Class 06: Publication Bias and Review

Learning Objectives

  • Understand the challenges of publication bias in scientific research and resulting replication crisis.
  • Identify potential approaches for addressing the challenges of publication bias.
  • Review for Exam I

Publication bias

Throughout this semester, we will discuss a number of challenges and problems that arise in making real-world decisions as a result of statistical evidence. The first challenge I want to discuss is called publication bias. It arises because researchers tend to only publicize interesting results. If an experiment is run and the treatment variable seems to have little to no effect on the dependent variable, it is unlikely for the research to every be discussed or published.

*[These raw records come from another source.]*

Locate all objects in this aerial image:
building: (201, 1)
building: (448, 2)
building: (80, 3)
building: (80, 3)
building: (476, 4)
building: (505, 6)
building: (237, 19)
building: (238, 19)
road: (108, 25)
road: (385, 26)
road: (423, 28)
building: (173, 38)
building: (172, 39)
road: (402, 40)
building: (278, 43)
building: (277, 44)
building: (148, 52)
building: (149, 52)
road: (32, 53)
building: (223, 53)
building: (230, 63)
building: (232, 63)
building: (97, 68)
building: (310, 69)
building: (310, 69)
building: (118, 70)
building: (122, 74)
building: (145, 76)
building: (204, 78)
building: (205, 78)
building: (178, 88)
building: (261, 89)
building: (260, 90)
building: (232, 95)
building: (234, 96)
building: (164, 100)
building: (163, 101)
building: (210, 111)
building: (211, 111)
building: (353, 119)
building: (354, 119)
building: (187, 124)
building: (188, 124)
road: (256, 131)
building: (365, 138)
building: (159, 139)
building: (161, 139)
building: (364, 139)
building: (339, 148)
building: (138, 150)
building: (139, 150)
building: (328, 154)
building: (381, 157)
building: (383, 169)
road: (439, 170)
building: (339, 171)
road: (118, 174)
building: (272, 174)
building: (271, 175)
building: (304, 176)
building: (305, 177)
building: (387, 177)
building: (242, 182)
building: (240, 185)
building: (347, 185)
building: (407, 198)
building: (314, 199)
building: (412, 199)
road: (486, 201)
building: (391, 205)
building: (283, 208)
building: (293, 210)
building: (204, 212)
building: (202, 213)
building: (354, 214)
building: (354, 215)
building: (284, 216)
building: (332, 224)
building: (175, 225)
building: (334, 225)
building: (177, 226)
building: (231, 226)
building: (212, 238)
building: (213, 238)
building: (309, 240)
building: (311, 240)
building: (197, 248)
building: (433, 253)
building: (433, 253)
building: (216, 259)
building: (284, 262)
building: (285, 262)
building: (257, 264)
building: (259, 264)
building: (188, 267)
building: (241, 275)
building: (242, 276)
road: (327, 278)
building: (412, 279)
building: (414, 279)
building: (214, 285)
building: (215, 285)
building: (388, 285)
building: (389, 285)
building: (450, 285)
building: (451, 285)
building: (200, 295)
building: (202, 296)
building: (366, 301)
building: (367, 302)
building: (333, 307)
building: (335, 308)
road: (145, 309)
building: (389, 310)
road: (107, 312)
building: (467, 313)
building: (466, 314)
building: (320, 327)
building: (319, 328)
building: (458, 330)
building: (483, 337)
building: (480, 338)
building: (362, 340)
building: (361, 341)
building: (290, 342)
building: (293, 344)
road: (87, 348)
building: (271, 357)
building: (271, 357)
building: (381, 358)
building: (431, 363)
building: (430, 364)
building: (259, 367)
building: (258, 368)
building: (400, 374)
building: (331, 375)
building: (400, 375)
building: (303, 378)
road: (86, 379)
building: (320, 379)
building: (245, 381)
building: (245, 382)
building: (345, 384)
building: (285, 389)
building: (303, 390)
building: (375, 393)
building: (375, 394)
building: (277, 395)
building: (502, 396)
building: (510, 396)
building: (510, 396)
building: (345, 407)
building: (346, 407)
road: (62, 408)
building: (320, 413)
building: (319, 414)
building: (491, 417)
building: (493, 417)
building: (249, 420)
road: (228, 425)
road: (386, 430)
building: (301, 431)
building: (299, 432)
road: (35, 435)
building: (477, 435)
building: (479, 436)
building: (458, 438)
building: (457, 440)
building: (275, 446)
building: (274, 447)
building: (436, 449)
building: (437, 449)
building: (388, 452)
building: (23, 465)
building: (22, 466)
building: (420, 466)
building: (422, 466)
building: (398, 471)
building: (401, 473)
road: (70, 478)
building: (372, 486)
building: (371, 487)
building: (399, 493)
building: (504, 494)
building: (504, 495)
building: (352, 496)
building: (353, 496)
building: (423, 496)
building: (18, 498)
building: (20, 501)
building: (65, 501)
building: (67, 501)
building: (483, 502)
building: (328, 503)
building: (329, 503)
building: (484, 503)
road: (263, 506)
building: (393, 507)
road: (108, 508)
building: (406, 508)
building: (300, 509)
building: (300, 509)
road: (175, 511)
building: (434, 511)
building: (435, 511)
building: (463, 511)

Why is publication such a problem? Assume that you see an article that says that pea plants survive longer when exposed only to red LED lights. The experimental design seems solid and Z-test for the difference in proportions has a p-value of 0.05; the chances that these results are just due to random chance is fairly low. However, what if 19 other scientists ran the same experiment and found no evidence of a statistically significant difference between the light color and pea plant survival? Because of publication bias, the results of the other 19 groups may never be known to you, the pea farmer looking to invest in artificial lights for your growing pea farm. This is a problem, because if we look at all of the data, over 20 studies we would expect there to be at least one with a p-value less than 0.05 even if there is no true effect in the use of red LED lights.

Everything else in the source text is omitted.